NS: Perhaps two and a half years of project time. Initially, we explored the shape of the project and identified what the core questions and focus of the exhibition should be. The plan crystallized through conversations with a diverse advisory board who helped give us direction. It was exciting to have around 30 people collaborating on the project, their experience and culture was so rich and wonderful.
CB: Are you including audio materials such as oral recordings or music in the exhibition? Will there be items to handle?
NS: Great question! We will have all of the above! We have recordings of traditional community stories about whales. A whaler will talk about his experiences on the hunt from a native perspective. There will be interviews with contemporary carvers. And also video clips, animations, and touch screens.
We can’t just hand out ancient bones and teeth, but there is so much that is tactile in the exhibition, that you want to reach out and touch them! So, we have commissioned a ceramicist to create six sculptural ‘in-the-round’ plaques that can be touched. And we have a case of materials from our education collection containing items like baleen and a sperm whale tooth.
CB: You speak so enthusiastically about your work. What was your route into museum work?
CS: I’ve always liked material culture, and finding out about local and regional history. At high school, aged around 16, I spent some time as a docent at a local historic house museum, where I loved giving tours and sharing stories. Drawn to art at school, I went on the study art history, and now here I am back in Massachusetts!
CB: Apart from NBWM (of course!), what is your favorite museum to visit?
NS: There are museums doing wonderful things, but I have a soft spot for those quirky institutions that maintain an eclectic collector vibe. For instance, the Isabella Stewart Gardner Museum in Boston, MA, USA, or the Pitt Rivers Museum in Oxford, UK.
My real love and passion from a scholarly perspective is the intersection between art and science in the 1800s. I am fascinated by how disciplines shape knowledge and how they share that with the public. For example, the Hunterian Museum in London taught people to look at medicine and surgery in a particular way. Museums tell stories that shape our ideas; how we looked at things in the past shapes how we view them today.
CB: And what does the future hold for you and the NBWM?
NS: We will continue to explore the legacy of ethnographic collections, looking at what was collected, what was displayed, and how. We have much left to do.
There are so many art pieces waiting to be researched, displayed, and received their dues. This scrimshaw project is ongoing. This exhibition is opening the door to a much bigger stage—to work that will continue for decades. Connections have been made that will continue, learning will be ongoing, and it’s an investment in the collection.
Candy: A local newspaper reviewer, Don Wilkinson, said that you have outstanding, thought-provoking exhibitions and are “as hip as could be”! How do you feel about that?
NS: (laughing) Not bad! I won’t refute that! Don is very kind! Museums evolve and are shaped by their teams. We have an amazing Director and an incredible team of curators bringing ideas and focus. If people are seeing the change we are trying to make, that is great.

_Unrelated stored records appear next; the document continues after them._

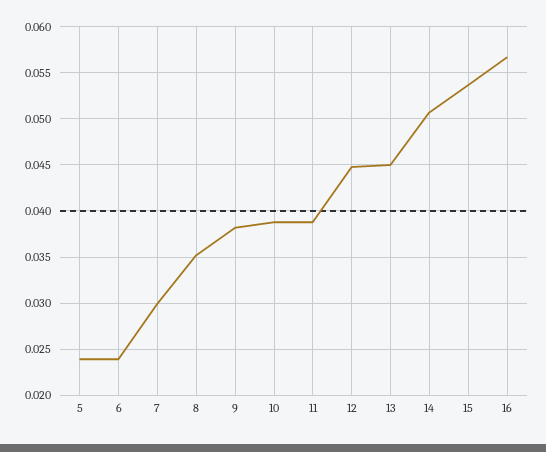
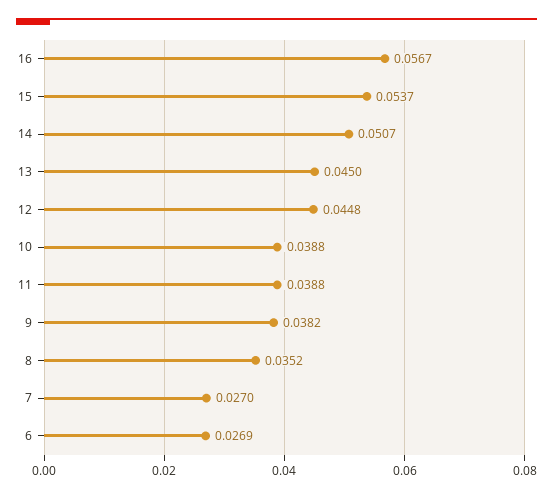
5: 0.024 -> none
6: 0.024 -> 0.0269
7: 0.03 -> 0.027

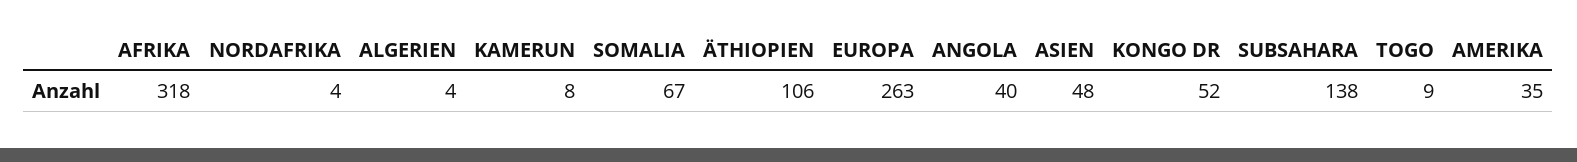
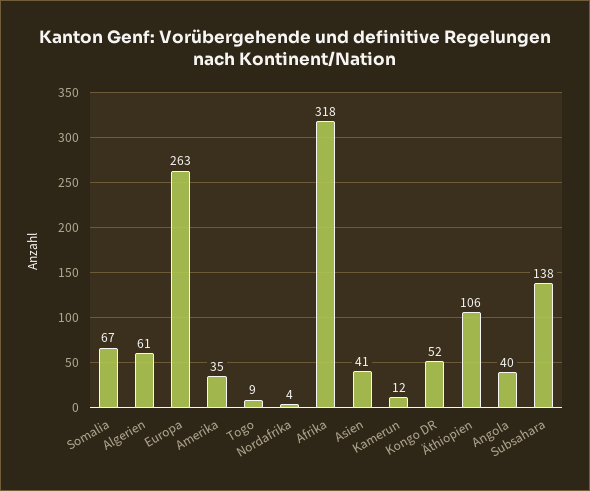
ALGERIEN: 4 -> 61
KAMERUN: 8 -> 12
ASIEN: 48 -> 41

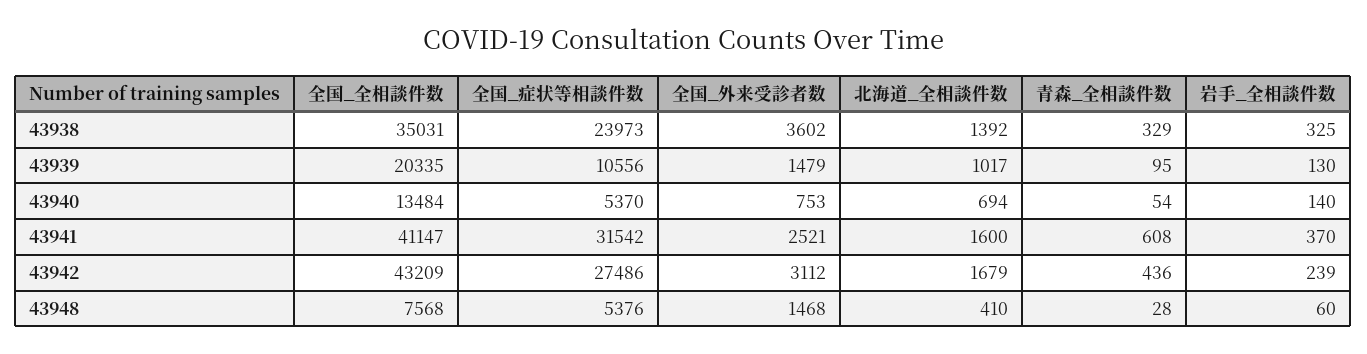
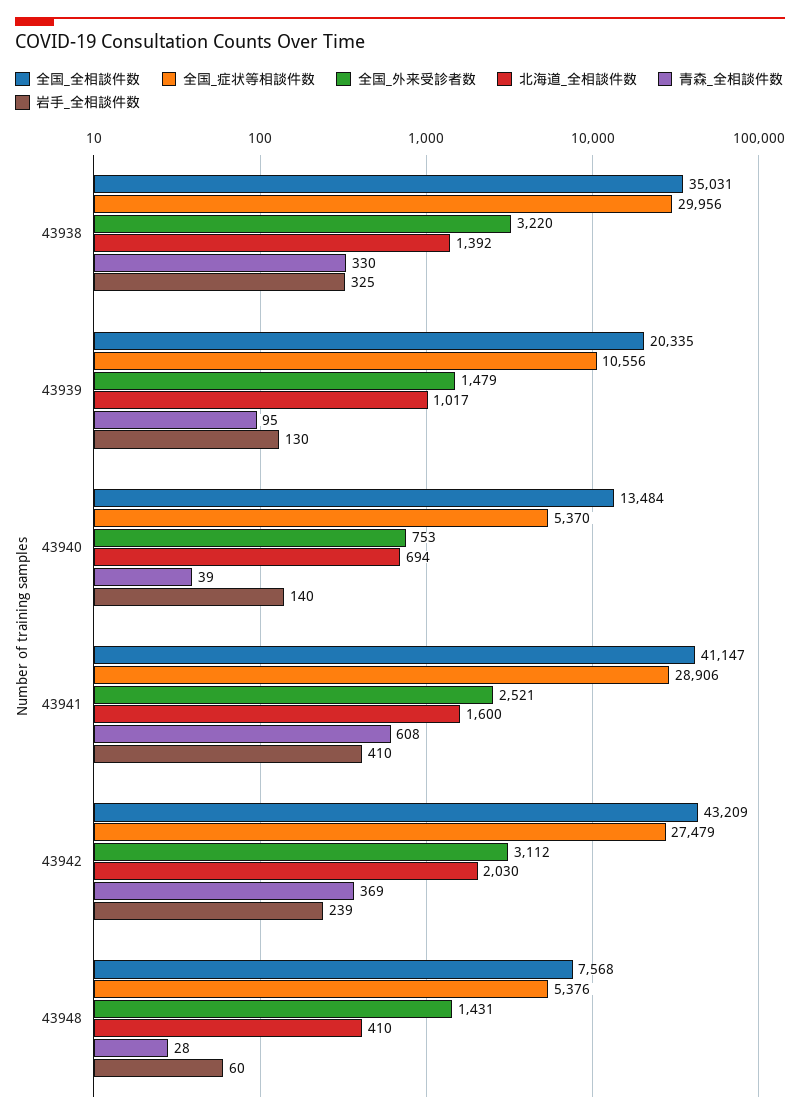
全国_症状等相談件数, 43938: 23973 -> 29956
全国_外来受診者数, 43938: 3602 -> 3220
青森_全相談件数, 43938: 329 -> 330
青森_全相談件数, 43940: 54 -> 39
全国_症状等相談件数, 43941: 31542 -> 28906
岩手_全相談件数, 43941: 370 -> 410
全国_症状等相談件数, 43942: 27486 -> 27479
北海道_全相談件数, 43942: 1679 -> 2030
青森_全相談件数, 43942: 436 -> 369
全国_外来受診者数, 43948: 1468 -> 1431

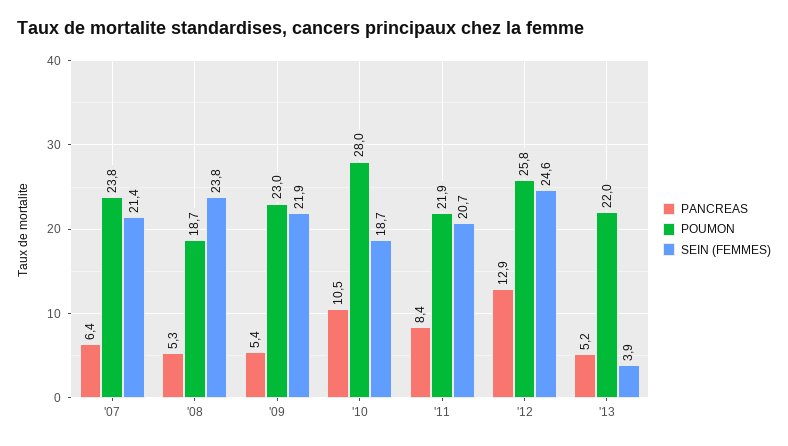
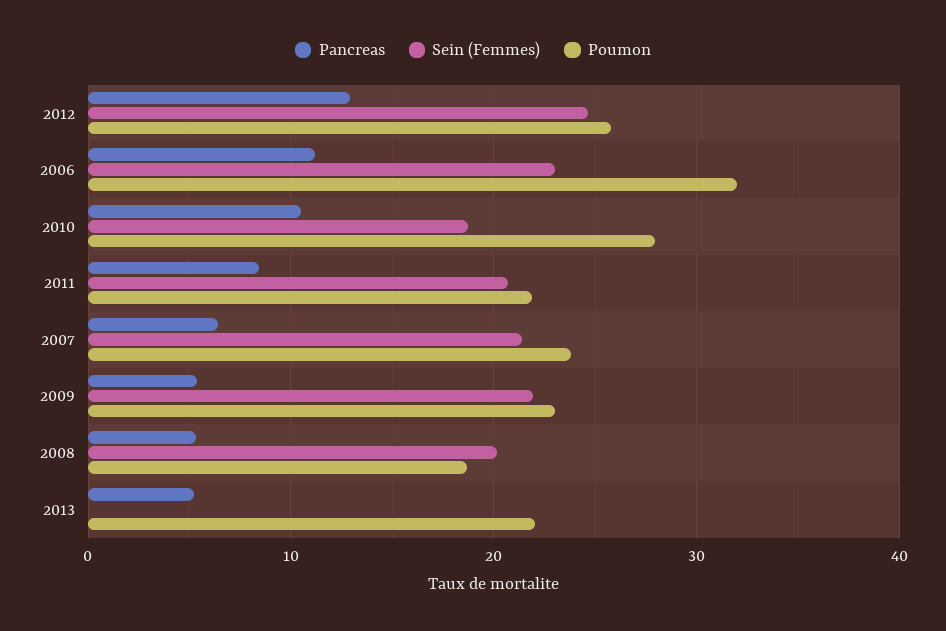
SEIN (FEMMES), '08: 23.8 -> 20
SEIN (FEMMES), '13: 3.9 -> 0
PANCREAS, 2006: none -> 11
SEIN (FEMMES), 2006: none -> 23
POUMON, 2006: none -> 32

CB: Thank you so much for a fascinating insight into your work and your exhibition. Do you have any final words for our readers?

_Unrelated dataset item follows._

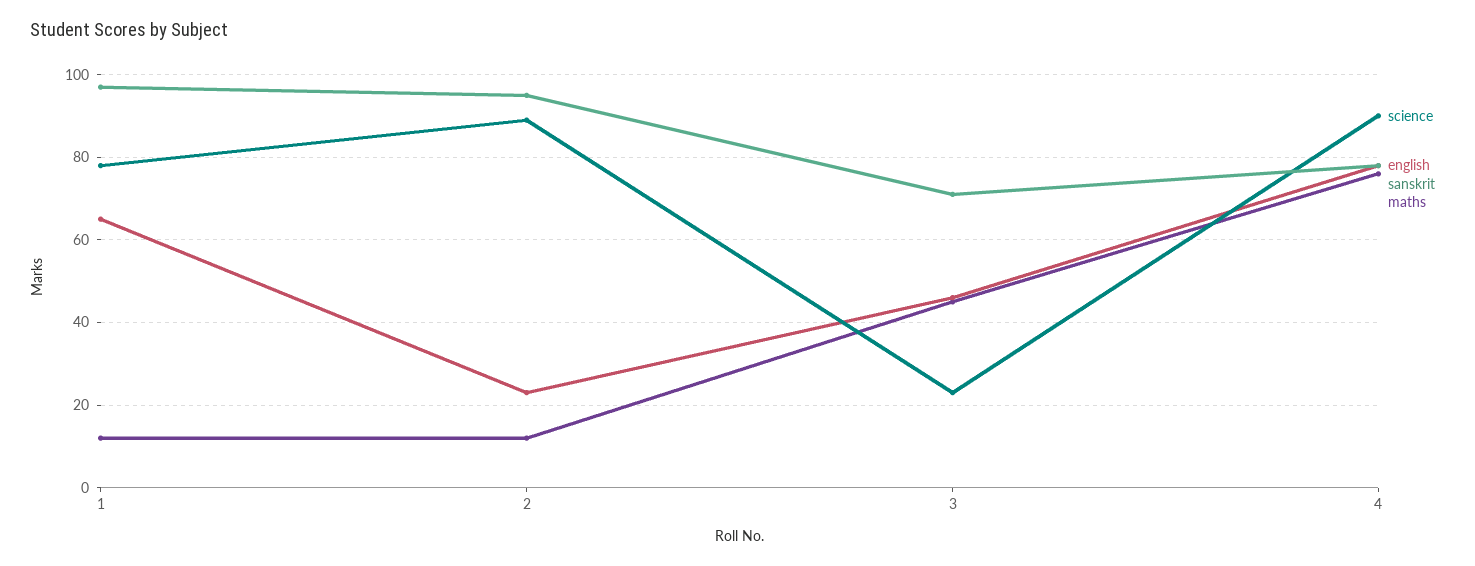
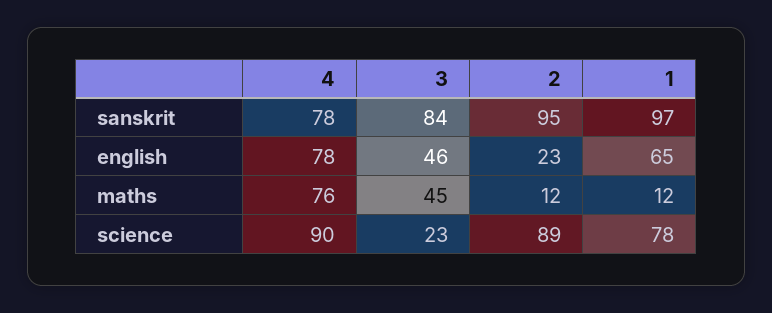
sanskrit, 3: 70 -> 84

NS: For anyone who cannot visit us in person, there will be free virtual programs that might interest folks. We are planning Zoom conversations involving staff, artists, scholars, culture bearers, and community experts. Maybe we’ll tackle that art vs craft question head-on! And there is an exhibition catalog coming in the summer, with contributions from over 40 people, including our advisory board, our partners, and artists – we’re excited about that! These will be available via our website.
The Wider World and Scrimshaw runs through November 11, 2024, at New Bedford Whaling Museum, New Bedford, US.